- Born: Harriet Philippa Jocelyn Newton c. 1853 Dunleckney Manor, Bagenalstown, County Carlow
- Died: 12 February 1937 (aged 83–84) Birdhill, Clonmel, County Tipperary
- Spouse: Richard Bagwell
- Children: 4, including John and Lilla

= Harriet Bagwell =

Irish philanthropist

Harriet Bagwell (c. 1853–1937) was an Irish philanthropist and promoter of local cottage industry.

==Life==
Harriet Bagwell was born Harriet Philippa Jocelyn Newton around 1853 in Dunleckney Manor, Bagenalstown, County Carlow. She was the eldest child of Phillip Jocelyn Newton (1818–1895) and his wife Emily (d. 1886). She married Richard Bagwell on 9 December 1873. The couple had one son, John Philip, and three daughters, Emily Georgiana, Margaret and Lilla Minnie. For the first part of their marriage the family lived in Innislonagh, moving to the family estate at Marlfield House, Clonmel, County Tipperary in 1884. After this move, Bagwell became active in local charitable concerns. Her mother-in-law, Frances Bagwell (née Prittie), had founded a school for Swiss embroidery, and it is possible that this inspired Bagwell to found her own embroidery cottage industry at Marlfield in 1885. The aim of this was to enable women to work in their own homes to earn extra income. Bagwell provided these women with raw materials and designs, and organised their payment and sale of the produce. The designs were adapted from Egyptian and Indian artwork. The resulting Marlfield Embroideries was a success, and generated a great deal of income for the local community. Work from the Embroideries were exhibited at a number of shows, including the Royal Dublin Society's stand at the 1887 Royal Jubilee Exhibition in Manchester, and the 1897 Lancaster Arts and Craft Exhibition. Bagwell's older half-sister from her father's first marriage, Mrs Anne Vesey, founded the Dunleckney Cottage Embroidery in 1889 and was modelled on Marlfield.

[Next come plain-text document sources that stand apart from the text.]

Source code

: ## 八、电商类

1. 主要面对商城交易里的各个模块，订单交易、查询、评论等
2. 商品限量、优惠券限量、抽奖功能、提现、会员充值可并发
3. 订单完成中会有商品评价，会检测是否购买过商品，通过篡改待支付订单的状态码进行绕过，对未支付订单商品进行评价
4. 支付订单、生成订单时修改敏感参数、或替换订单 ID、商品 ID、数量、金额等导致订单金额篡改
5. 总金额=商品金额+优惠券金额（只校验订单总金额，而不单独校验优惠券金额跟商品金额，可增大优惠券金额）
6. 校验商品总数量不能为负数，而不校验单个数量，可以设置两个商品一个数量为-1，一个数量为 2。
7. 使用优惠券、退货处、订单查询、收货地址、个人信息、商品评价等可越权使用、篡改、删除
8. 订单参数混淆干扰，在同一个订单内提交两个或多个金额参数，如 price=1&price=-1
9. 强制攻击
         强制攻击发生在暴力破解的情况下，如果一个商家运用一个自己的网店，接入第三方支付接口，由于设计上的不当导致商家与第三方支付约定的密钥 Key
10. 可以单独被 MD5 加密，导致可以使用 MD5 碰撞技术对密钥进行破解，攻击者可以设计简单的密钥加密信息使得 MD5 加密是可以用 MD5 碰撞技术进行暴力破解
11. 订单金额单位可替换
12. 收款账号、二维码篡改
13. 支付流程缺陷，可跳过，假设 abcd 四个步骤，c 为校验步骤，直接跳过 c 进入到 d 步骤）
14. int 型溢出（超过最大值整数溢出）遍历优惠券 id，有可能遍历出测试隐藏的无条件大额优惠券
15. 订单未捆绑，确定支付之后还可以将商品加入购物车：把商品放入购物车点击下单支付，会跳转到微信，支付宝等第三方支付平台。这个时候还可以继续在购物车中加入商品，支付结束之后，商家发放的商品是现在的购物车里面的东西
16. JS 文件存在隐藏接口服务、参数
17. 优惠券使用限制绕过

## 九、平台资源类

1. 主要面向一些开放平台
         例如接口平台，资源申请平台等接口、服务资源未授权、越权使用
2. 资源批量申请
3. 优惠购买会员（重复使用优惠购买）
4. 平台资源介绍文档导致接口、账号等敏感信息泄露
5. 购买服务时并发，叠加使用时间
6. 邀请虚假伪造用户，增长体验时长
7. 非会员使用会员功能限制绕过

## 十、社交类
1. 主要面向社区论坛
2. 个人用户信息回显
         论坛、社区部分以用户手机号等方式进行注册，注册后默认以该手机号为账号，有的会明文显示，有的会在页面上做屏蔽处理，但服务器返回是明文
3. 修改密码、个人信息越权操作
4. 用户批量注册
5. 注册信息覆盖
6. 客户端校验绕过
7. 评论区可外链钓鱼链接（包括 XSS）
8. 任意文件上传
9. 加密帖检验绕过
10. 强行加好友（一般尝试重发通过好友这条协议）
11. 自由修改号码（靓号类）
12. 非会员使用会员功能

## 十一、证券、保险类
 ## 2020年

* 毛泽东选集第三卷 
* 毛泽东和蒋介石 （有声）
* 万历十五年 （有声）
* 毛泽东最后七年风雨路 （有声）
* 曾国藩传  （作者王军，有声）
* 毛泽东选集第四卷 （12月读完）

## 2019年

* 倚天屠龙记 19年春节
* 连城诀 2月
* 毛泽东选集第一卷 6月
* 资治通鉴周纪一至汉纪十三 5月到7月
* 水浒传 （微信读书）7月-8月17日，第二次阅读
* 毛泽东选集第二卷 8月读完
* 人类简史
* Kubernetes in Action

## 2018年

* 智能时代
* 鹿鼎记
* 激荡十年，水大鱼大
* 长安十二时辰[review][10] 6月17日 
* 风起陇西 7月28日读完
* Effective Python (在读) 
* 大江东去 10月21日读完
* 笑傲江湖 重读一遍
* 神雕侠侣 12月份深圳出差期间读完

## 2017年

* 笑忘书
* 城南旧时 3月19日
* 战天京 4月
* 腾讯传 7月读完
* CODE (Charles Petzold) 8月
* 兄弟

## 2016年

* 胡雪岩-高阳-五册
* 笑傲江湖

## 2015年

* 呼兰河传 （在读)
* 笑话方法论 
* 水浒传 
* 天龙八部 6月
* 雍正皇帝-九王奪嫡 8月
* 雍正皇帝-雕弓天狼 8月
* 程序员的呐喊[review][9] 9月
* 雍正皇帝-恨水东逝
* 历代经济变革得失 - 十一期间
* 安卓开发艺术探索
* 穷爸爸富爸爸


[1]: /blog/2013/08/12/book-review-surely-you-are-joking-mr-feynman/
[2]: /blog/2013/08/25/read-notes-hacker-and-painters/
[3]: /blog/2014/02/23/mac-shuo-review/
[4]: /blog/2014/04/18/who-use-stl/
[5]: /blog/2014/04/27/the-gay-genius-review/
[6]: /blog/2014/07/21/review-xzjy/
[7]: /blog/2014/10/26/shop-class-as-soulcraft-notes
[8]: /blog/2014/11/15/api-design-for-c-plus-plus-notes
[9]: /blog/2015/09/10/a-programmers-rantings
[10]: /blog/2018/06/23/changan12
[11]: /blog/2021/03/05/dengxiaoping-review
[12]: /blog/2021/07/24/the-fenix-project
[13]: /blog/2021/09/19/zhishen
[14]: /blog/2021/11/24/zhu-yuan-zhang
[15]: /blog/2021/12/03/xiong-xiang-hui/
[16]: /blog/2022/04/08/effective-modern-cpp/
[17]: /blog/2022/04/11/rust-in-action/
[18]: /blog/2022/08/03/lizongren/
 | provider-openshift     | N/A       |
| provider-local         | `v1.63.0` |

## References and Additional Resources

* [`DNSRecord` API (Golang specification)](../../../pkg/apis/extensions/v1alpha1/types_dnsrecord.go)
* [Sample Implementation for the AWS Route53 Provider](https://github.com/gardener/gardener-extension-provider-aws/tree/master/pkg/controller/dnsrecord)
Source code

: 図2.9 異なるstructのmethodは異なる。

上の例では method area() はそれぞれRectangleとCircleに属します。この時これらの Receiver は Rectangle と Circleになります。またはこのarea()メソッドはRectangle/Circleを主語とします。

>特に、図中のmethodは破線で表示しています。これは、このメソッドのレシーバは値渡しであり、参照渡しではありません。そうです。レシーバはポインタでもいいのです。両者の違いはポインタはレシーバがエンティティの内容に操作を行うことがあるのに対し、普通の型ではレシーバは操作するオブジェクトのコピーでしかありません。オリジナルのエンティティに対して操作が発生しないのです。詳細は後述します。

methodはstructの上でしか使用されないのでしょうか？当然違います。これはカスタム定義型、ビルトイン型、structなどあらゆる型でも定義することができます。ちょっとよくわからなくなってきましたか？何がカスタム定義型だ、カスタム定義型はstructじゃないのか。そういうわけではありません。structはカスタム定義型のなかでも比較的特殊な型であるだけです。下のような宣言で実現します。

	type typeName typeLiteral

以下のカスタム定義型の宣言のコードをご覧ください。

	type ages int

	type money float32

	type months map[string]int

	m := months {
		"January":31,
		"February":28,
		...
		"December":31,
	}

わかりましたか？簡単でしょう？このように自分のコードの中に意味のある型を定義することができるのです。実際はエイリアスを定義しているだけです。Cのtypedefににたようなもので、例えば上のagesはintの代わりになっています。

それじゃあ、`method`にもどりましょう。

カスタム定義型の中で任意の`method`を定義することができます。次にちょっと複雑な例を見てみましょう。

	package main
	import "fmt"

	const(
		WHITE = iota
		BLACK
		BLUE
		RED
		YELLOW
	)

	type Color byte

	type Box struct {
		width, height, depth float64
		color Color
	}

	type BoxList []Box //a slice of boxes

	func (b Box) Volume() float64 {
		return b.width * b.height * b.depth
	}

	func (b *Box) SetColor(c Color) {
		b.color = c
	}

Bagwell also established a society which provided penny meals to local people living in poverty, along with a registry office for servants. With her daughters, they created a cookery school for national school girls around 1900. In 1895 Bagwell founded the Clonmel Cottage Hospital, helped in the promotion of the District Nursing Association, and served as an executive committee member of the Women's National Health Association. After she was widowed in 1918, she left Marlfield in 1920, moving to Dangan, Carrickmines, County Dublin. During this time she compiled an informal history of the Bagwells for the family. This history included accounts of the burning of Marlfield House in 1923 by republicans. She died at the home of her young daughter, Lilla Minnie, Birdhill, Clonmel, on 12 February 1937.